Although Cargill has been serving the Ecuadorian market with feed and nutrition products as well as various agricultural commodities and food ingredients, this outlay represents its first asset operation in that country.
“This investment is aligned with Cargill's goal to be a global leader in shrimp and feed nutrition. Ecuador is a key market in shrimp globally. Cargill has participated in the Ecuadorean market for eight years now exporting products from our Peru operations and built a solid foundation there.
Investing was a very natural step in this journey and doing it in combination with a strong partner like Naturisa was fundamental to ensure the long-term viability and sustainability of our first investment in animal nutrition in Ecuador,” Hugo Contreras, Cargill's aquaculture strategy lead, told FeedNavigator.
Shrimp production in Ecuador
Shrimp is the second largest export item in Ecuador with total exports of $2.3 billion and around 277,000 MT in 2014. Naturisa’s shrimp production business in Ecuador produces 16,000 MT of shrimp, which is exported to Europe, the US and Asia. The firm also holds a 50% ownership in Songa, the fourth largest shrimp processing and export plant in Ecuador.
The Ecuadorian move builds on Cargill’s recent investment in a fish feed extrusion line at its facility located in Puebla in Mexico.
Contreras said the company intends to grow its presence in aquaculture feed in Latin America and other key regions: “Aquaculture represents a key growth focus area for our compound feed and nutrition business.”

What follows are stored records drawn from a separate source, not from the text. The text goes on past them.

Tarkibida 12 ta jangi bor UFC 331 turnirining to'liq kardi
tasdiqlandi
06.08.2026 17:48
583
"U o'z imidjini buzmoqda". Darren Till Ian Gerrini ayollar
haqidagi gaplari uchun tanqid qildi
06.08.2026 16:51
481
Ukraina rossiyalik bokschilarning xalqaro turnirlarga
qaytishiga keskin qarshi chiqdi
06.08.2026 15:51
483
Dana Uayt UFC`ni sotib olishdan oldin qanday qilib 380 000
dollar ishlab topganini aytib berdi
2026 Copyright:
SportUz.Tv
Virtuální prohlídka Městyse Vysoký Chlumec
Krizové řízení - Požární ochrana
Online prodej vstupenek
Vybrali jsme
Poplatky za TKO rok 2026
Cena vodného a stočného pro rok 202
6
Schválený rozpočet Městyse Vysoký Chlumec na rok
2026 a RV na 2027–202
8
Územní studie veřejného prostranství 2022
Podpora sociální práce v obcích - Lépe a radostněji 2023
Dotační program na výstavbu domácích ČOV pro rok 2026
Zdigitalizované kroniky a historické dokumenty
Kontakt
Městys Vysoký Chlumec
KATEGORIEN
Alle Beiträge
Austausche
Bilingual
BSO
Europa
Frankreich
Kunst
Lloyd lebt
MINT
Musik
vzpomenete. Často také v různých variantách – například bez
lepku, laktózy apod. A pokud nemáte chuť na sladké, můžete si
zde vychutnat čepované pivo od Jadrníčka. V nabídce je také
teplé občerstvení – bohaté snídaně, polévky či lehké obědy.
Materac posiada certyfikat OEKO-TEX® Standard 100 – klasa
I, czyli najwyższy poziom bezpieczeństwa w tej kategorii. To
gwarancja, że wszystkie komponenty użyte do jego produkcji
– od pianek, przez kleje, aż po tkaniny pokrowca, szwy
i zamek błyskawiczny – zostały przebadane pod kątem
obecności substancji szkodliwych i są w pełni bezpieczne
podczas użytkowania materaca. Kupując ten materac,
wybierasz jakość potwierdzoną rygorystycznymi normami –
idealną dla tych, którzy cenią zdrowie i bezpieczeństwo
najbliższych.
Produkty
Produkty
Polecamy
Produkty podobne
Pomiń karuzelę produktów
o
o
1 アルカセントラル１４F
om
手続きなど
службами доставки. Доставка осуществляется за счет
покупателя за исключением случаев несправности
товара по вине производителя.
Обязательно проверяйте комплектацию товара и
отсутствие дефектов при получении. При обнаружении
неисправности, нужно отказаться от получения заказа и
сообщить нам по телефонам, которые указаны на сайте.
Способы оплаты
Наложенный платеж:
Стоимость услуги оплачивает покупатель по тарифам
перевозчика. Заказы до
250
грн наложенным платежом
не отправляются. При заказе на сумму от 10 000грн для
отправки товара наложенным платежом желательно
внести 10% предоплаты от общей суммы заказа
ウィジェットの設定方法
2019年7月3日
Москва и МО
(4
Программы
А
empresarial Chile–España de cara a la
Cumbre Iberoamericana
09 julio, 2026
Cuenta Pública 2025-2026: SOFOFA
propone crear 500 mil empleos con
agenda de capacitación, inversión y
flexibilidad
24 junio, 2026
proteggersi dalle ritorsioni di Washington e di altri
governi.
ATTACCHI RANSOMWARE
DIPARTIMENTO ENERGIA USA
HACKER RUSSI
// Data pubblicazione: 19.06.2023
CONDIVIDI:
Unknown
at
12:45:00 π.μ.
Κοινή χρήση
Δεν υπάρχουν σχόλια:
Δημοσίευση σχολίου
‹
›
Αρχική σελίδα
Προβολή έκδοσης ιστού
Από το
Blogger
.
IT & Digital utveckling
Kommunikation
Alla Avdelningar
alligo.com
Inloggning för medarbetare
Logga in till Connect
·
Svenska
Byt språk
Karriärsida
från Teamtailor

And he said significant R&D resources at the agri-food group have been and continue to be invested to come up with products to help fish producers move away from relying on the use of strategic ingredients like wild caught marine fish meal and oil.
Asked whether shrimp disease challenges like early mortality syndrome (EMS) are also on Cargill's R&D radar, he said the company recognizes and understands that tackling diseases goes beyond feed and it continues to collaborate and engage with industry to be able to react to new threats.
“We have experience of doing business in many regions where disease outbreaks have occurred,” he said.
He said Cargill ran a workshop in Mexico on EMS – a disease which has hit shrimp populations across China, Thailand, Malaysia and Mexico and caused industry losses of over $5bn according to some estimates. The event saw a group of disease specialists, farmers, geneticists and other key industry stakeholders convene to discuss how best to tackle the devastating disease.
“Since that time, we have been working on the ground in Mexico as well as investing heavily into research at our global fish and shrimp innovation center in the US to launch SmartShieldT, which is a holistic support package combining a feed package, an on-farm risk assessment tool and a specialized technical support package for shrimp farmers suffering from or at risk from EMS,” said Contreras.